Dataset records =
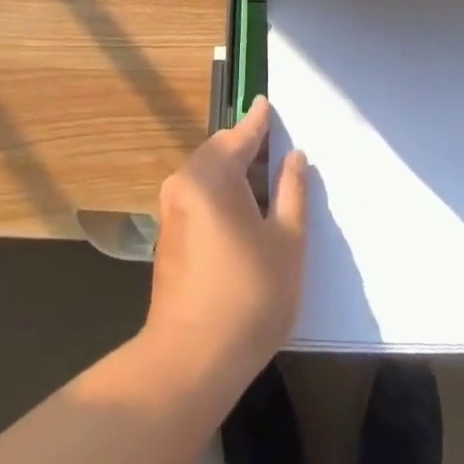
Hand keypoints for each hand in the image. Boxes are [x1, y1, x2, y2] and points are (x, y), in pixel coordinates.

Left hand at [145, 98, 308, 387]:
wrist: (191, 359)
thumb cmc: (249, 297)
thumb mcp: (287, 243)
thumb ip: (292, 193)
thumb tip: (294, 157)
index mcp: (210, 177)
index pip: (239, 136)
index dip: (258, 121)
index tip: (267, 103)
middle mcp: (183, 184)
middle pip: (218, 152)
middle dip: (246, 147)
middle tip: (277, 147)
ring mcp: (171, 211)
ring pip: (207, 176)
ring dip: (235, 173)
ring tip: (268, 180)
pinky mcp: (169, 236)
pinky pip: (198, 197)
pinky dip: (221, 193)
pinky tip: (244, 212)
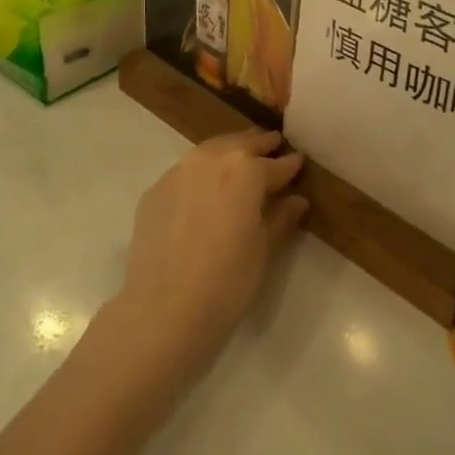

What you are asked to do = Once the pictures are set aside, give the rest of the material again unchanged.

Your response =
Hand keypoints for each hand in the image. Boxes are [x1, y1, x2, y2] and points are (x, y), in pixel coordinates.

Left hand at [145, 98, 308, 387]:
wrist: (191, 359)
thumb cmc: (249, 297)
thumb mcp: (287, 243)
thumb ip: (292, 193)
thumb tip: (294, 157)
index mcp: (210, 177)
index pip: (239, 136)
index dip: (258, 121)
index tip: (267, 103)
middle mcp: (183, 184)
middle pip: (218, 152)
middle dip: (246, 147)
middle tip: (277, 147)
ring mcp: (171, 211)
ring pip: (207, 176)
ring dip: (235, 173)
ring tip: (268, 180)
pinky mcp: (169, 236)
pinky pip: (198, 197)
pinky dip: (221, 193)
pinky tip: (244, 212)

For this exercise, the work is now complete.